Harsimranjit singh Kler wrote:
Hi

Here is details:

*Tomcat version*: 5.5.27
*OS*:Window XP
*JDK*:1.6
*Environment Trying to Create* :Load balancing and Clustering on single
Machine using tomcat instances only(balancer Feature) .

*What i have Achieved*:i am running 4 instances of tomcat on ports
8080,9080,10080,11080.So port 8080 tomcat work as balancer and other works
as cluster.(Using Multicasting IP and Port {check server.xml} it works
fine).
attached find server.xml,web.xml,rule.xml of balancer tomcat(8080).

So using  balancer feature in tomcat and rule.xml and some customized
classes requests are successfully redirected to one of cluster ie 9080,10080
or 11080 instance.

*Issue*:when request redirected from tomcat balancer(on 8080 port) to any
cluster (tomcat instance on 9080,10080 or 11080 port) URL in address bar
also changed. i dont want to display cluster URL.So how i can achive this?.

i think "org.apache.webapp.balancer.BalancerFilter"  class internally use
SendRedirect() method .

I tried with requestDispatcher..Forward() but it accept only realtive
address.



I believe that David already gave you the basic answer.



From what I read in the message, it appears the balancer is sending the
browser a redirect (one of the 30x responses) which in turn changes the
url in the browser's address bar.  The OP (if I understand correctly)
would like the url in the browser's address bar not to change at all (no
30x redirect response).  The only way I can imagine that working is if
the balancer acts as a reverse proxy, sending each request back to a
different back-end worker.

I don't think that what you want to achieve can be done (yet) with Tomcat alone.

As a bit of an outsider's answer, I'll add this : from browsing the Tomcat cluster on-line documentation, it looks to me as a very impresive piece of work, but also as quite a complex setup.

If your main purpose is to balance the load between a number of back-end Tomcat engines, I believe that using an Apache httpd front-end with either of the mod_proxy_ajp or the mod_jk connector, would be much easier to set up, and would provide exactly what you want : a single hostname:port for the clients, and load-balancing, and fail-over capabilities.

It does that, because it would act like David indicates above, as a "reverse proxy". In this kind of configuration, the clients (browsers e.g.) always talk to the same front-end server, and receive the responses from that front-end server.
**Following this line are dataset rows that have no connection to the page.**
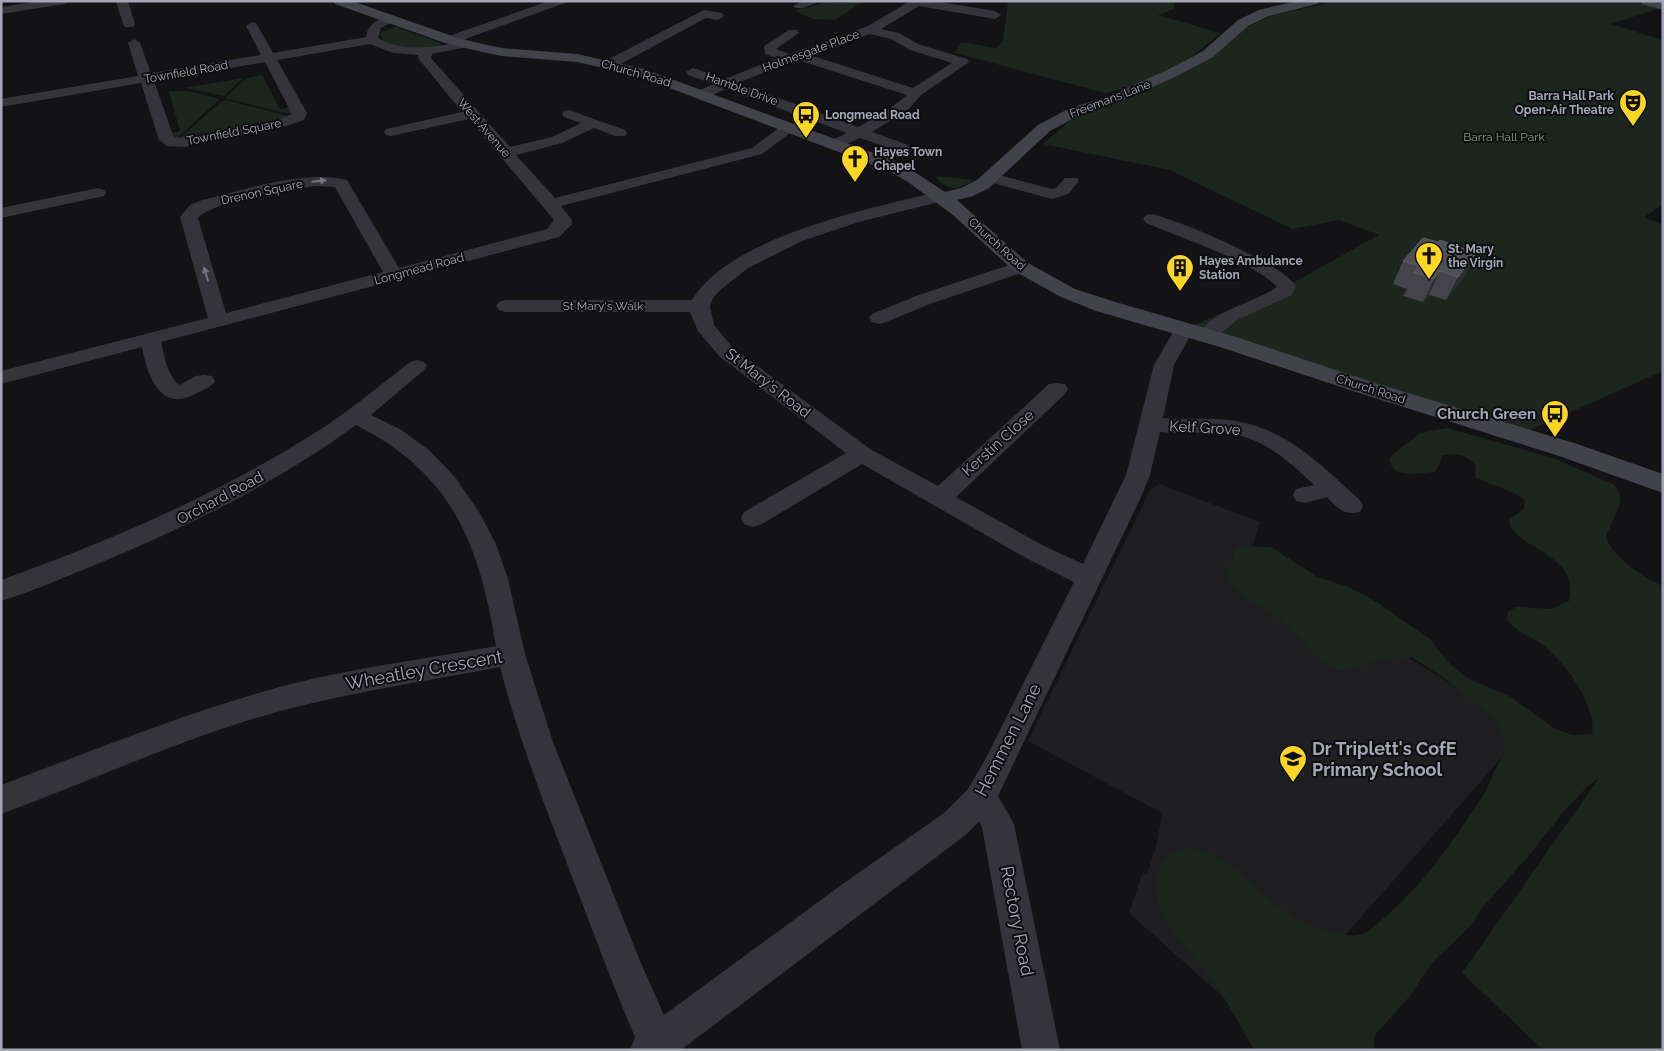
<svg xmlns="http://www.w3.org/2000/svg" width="1664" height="1051" font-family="Raleway,sans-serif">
<rect width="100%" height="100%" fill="#131315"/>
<!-- built -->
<path fill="#1f1f22" d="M1159 484 1260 522 1248 559 1526 730 1261 1031 1129 913 1143 872 1147 874 1157 843 1162 813 1028 741 1150 490Z"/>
<!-- green -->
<path fill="#1d251f" d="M848 1H864L835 20 813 19 795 11 826 2 842 3Z
M1008 1H1174V9L1158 15 1220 33C1188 63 1148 85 1105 93L955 53 961 42 995 48 1003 42Z
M1338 1H1636L1658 9 1610 24 1663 40V204L1644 217 1663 225V371L1519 435 1184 329 1287 286 1379 235 1339 220 1292 229 1170 170 1043 144 1079 113 1130 96 1241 30 1274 15Z
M396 27 438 42 442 45C423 51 400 48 383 41L380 33Z
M262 75 280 109 291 107 294 115 225 98 247 78Z
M243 78 224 96 184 88Z
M169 91H188L220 99 175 140 171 133 180 131Z
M226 100 292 117 281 121 279 118 187 136 188 139 178 140 222 101Z
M935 176 974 180C957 189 948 193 935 176Z
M1447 428 1553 458 1613 484C1627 497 1617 510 1611 525 1610 529 1607 531 1607 536 1607 555 1647 579 1663 586V1050H1543L1462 973 1599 778 1589 785 1565 810 1530 854 1482 908 1470 926 1431 964 1410 996 1375 1035 1373 1050H1255C1241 1029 1230 1006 1216 985 1195 954 1137 907 1161 865 1166 856 1176 850 1186 849 1222 846 1256 892 1283 910 1300 922 1318 930 1338 933 1347 935 1356 938 1364 933 1369 931 1374 926 1379 922 1421 889 1453 841 1482 797 1491 783 1494 767 1505 754L1503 737 1495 720 1447 680 1413 658 1390 657 1349 670H1337L1318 658 1282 621 1246 598 1230 584 1227 575 1235 550 1239 546 1271 547 1317 577 1349 587 1378 603 1430 639 1449 663 1467 678 1511 697 1555 729 1572 735 1592 734C1597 706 1565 662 1544 646 1531 636 1515 632 1507 619L1508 612 1516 607 1552 609 1569 601C1581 552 1512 549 1509 520L1524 509 1525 500C1511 489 1491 486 1475 477L1476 466C1466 455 1458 453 1443 455 1441 459 1439 466 1436 470 1433 473 1428 472 1424 473 1410 474 1394 477 1389 460L1391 456 1420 433Z"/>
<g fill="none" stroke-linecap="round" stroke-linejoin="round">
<!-- street -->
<path fill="#34343a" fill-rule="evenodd" d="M41 1H71L65 4 1 14V7Z
M116 1H128L135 24 133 27H125L123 24Z
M549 1H567L565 3 457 42 463 40 469 44 467 47 432 54 431 58 510 147 552 137 581 123 564 117 562 114 564 111 569 110 625 130 627 133 625 136H615L594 128 562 143 516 155 555 198 752 148 780 127 790 124 795 125 797 128 762 154 561 206 572 220V224L559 237 161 342C165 358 167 374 179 385L196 376 204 375 212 376 215 381C210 388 202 390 195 394 160 413 147 375 142 347L1 384V371L208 318 180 217 190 205 202 200C245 190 303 169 347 180L399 268 547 229 554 220 469 119 391 136 386 135 384 132 386 129 462 112 418 58V55L393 53 370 44 277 60 307 113 304 120 286 126 184 147 167 146 159 140 141 83 1 107V99L138 76 128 43 134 39 140 43 151 73 261 55 246 26 252 22 256 23 273 53 366 37C368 23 379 19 392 15L398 19 381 28 378 38C400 51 425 48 449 44L444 40 446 37ZM265 62 292 114 282 118 184 137 174 138 154 81ZM316 186 335 187 383 272 226 313 198 218C212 201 292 189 316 186Z
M802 1H821L803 8H795L793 6Z
M906 1H934L995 11 1001 15 995 19 919 6 881 29 899 33 918 44 967 59 969 62 921 95 909 109 872 132 908 145 911 148 908 151H898L860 138 840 147H830L827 144 830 141 847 133 726 89 708 97H698L696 94 698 91 713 84 688 75 686 72 693 68 725 79 777 58 765 54 764 46 789 30H797L799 33 776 49 790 54 868 26 907 3ZM870 34 891 39 910 50 952 63 913 88 810 55ZM798 60 907 95 888 110 858 127 737 83Z
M704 10 722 13 724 16 718 20 706 18 615 67 610 68 603 64 605 61Z
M991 173 1052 189 1056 188 1065 178H1077L1079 181 1068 194 1052 199 985 181 983 178 985 175Z
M98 188 104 190 106 193 104 196 1 218V208Z
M941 191 947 192 949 196 947 200 859 222 802 241 748 268 719 291 713 298 710 306 714 325 733 348 870 449 938 486 1049 384 1057 383 1065 384 1068 389 1065 394 956 497 1044 546 1083 564 1126 475 1154 365 1177 325 1184 323 1191 325 1194 329 1174 365 1163 418C1187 420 1212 417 1236 421 1288 430 1322 466 1360 500L1363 506 1360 512C1344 516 1337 508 1327 497L1305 503 1296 501 1293 495 1296 489 1314 485C1292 464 1267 441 1237 435 1212 431 1185 434 1160 432L1150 475 1141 497 998 796 1014 824 1060 1050H1022L982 827 979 821 968 833 681 1050H630L635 1037C613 986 594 934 574 882 547 811 519 741 500 667 418 683 336 694 256 718 169 744 86 783 1 814V785C97 749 192 710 291 684 358 667 427 659 496 646 479 544 453 474 356 425 276 483 188 527 97 564 65 577 34 591 1 601V580C109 541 215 496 313 434 347 413 378 387 410 362L417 360 424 362 427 366 424 370 371 415 400 429 430 451 455 477 479 512 496 544 508 579 525 654 553 742 640 961 664 1015 844 883 944 813 968 789 985 760 1074 582 1026 558 862 464 762 524 753 527 744 524 741 518 744 512 846 453 719 356 698 331 690 312H506L499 310 496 306 499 302 506 300H692C730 236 872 208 941 191Z
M1152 214C1181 221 1281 263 1296 286L1292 295 1237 320 1214 339 1207 341 1200 339 1197 335C1216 308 1252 304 1277 287 1254 262 1179 237 1146 223L1143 219 1146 215Z
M1021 261 1027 263 1030 267 1027 271 930 304 886 322 879 324 872 322 869 318 872 314 916 296Z"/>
<!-- secondary -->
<path fill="#41424a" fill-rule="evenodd" d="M333 1H352L455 37 478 43 502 48 577 54 644 69 901 163 945 192 961 188 977 180 1038 125 1070 108 1109 96 1167 70 1203 51 1238 20 1259 10 1296 1H1319L1317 4 1269 16 1248 26 1213 57 1177 76 1119 102 1082 114 1050 131 989 188 973 196 957 200 1028 263 1075 289 1112 301 1236 337 1375 383 1577 444 1663 474V493L1559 456 1359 393 1220 347 1096 311 1061 297 1014 271 953 215 908 182 889 171 635 75 577 62 502 56 478 51 445 43 335 4Z
M1640 1 1663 2V10L1642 4Z"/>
</g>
<!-- wall -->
<path fill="#44444a" d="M1476 253 1465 276 1446 300 1429 295 1423 302 1403 296 1407 289 1393 284 1403 261Z"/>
<!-- shaded-wall -->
<path fill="#2c2c30" d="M1476 253 1465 276 1446 300 1458 277Z
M1440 271 1429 295 1423 302 1434 279Z"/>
<!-- building -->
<path fill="#4f4f56" stroke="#5c5c65" d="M1423 238 1438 242 1440 240 1476 253 1458 277 1440 271 1434 279 1414 272 1419 266 1403 261Z"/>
<!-- one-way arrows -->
<defs><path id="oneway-solid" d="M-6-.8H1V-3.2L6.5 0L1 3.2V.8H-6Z" transform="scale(1.25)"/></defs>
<g fill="#72737e">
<use href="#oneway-solid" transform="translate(319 181) rotate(-7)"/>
<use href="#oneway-solid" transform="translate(206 274) rotate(-106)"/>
</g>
<!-- icons -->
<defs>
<symbol id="theatre-pin" viewBox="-11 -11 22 30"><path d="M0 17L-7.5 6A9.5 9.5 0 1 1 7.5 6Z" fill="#fbd624" stroke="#0e0e10"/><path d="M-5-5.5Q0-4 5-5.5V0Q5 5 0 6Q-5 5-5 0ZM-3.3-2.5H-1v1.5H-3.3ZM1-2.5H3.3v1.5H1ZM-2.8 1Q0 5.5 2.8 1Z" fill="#111"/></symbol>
<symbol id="bus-pin" viewBox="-11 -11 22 30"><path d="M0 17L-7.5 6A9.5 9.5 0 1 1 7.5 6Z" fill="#fbd624" stroke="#0e0e10"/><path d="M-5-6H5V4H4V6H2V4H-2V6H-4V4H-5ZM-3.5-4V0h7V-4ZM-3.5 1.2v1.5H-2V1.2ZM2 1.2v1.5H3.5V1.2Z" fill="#111"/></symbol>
<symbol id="church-pin" viewBox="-11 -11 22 30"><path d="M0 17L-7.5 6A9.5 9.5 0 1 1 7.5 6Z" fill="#fbd624" stroke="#0e0e10"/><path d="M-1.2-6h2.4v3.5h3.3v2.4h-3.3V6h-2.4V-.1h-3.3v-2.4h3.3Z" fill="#111"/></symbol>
<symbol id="building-pin" viewBox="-11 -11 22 30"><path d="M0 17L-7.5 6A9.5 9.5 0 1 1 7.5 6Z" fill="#fbd624" stroke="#0e0e10"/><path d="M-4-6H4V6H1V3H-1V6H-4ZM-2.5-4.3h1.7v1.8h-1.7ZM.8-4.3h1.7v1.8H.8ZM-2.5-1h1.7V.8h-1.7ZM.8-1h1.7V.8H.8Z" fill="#111"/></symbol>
<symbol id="school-pin" viewBox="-11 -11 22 30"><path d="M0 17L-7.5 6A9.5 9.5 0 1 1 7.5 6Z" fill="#fbd624" stroke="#0e0e10"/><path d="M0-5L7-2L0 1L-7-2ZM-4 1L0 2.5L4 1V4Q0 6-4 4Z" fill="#111"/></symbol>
</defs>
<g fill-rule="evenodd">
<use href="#theatre-pin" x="1617" y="87" width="32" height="43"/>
<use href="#bus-pin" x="790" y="99" width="32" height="43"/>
<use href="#church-pin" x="839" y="143" width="32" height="43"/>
<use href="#church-pin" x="1413" y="240" width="32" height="43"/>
<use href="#building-pin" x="1164" y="252" width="32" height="43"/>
<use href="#bus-pin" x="1539" y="398" width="32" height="43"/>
<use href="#school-pin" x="1277" y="743" width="32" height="43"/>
</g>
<g text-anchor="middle" stroke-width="4" stroke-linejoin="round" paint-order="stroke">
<!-- far-street labels -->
<g font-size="12" fill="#a4a6b6" stroke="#0e0e10">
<text transform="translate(811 51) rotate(-20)" y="4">Holmesgate Place</text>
<text transform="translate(186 72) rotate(-10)" y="4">Townfield Road</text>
<text transform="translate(636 73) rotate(16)" y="4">Church Road</text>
<text transform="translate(742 89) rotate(20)" y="4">Hamble Drive</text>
<text transform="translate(1110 99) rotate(-21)" y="4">Freemans Lane</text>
<text transform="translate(484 128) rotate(49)" y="4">West Avenue</text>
<text transform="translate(234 132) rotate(-11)" y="4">Townfield Square</text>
<text transform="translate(262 192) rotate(-12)" y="4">Drenon Square</text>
<text transform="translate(997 244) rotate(42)" y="4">Church Road</text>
<text transform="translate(419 269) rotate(-15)" y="4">Longmead Road</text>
<text x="603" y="310">St Mary's Walk</text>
<text transform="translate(1371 389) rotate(18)" y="4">Church Road</text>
</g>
<!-- far-poi labels -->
<g font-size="12" font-weight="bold" fill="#a4a6b6" stroke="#0e0e10" text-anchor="start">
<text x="1614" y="100" text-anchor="end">Barra Hall Park<tspan x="1614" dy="14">Open-Air Theatre</tspan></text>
<text x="825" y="119">Longmead Road</text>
<text x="874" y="156">Hayes Town<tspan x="874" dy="14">Chapel</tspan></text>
<text x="1448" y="253">St. Mary<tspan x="1448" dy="14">the Virgin</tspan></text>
<text x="1199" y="265">Hayes Ambulance<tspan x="1199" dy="14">Station</tspan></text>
</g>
<!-- far-park labels -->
<g font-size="12" fill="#79a282" stroke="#0e0e10">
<text x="1504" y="141">Barra Hall Park</text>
</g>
<!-- street labels -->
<g font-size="15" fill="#a4a6b6" stroke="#0e0e10">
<text transform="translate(768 383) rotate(38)" y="5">St Mary's Road</text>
<text transform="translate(1205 428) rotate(3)" y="5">Kelf Grove</text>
<text transform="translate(998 443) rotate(-42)" y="5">Kerstin Close</text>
<text transform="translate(220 498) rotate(-28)" y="5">Orchard Road</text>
</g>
<!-- poi labels -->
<g font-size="15" font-weight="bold" fill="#a4a6b6" stroke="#0e0e10" text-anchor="end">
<text x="1536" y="419">Church Green</text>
</g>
<!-- near-street labels -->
<g font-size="18" fill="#a4a6b6" stroke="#0e0e10">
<text transform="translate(424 670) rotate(-10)" y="6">Wheatley Crescent</text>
<text transform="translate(1008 740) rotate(-63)" y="6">Hemmen Lane</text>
<text transform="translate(1017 921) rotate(79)" y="6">Rectory Road</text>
</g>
<!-- near-poi labels -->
<g font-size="18" font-weight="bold" fill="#a4a6b6" stroke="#0e0e10" text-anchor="start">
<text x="1312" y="755">Dr Triplett's CofE<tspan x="1312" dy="21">Primary School</tspan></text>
</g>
</g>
<!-- border -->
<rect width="1664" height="1051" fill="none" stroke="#a4a6b6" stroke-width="5"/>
</svg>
The front-end server in turn passes the requests to one of several back-end servers, and gets the response from them, which they then send back to the client. The clients always talk to the front-end server, and see only that one; they never even know that there are back-end servers, and never see the hostname:port of these back-end servers.

Maybe the Tomcat cluster configuration does additional things which the front-end balancer setup cannot do. But that is an area that I really don't know, and maybe someone else can comment on that.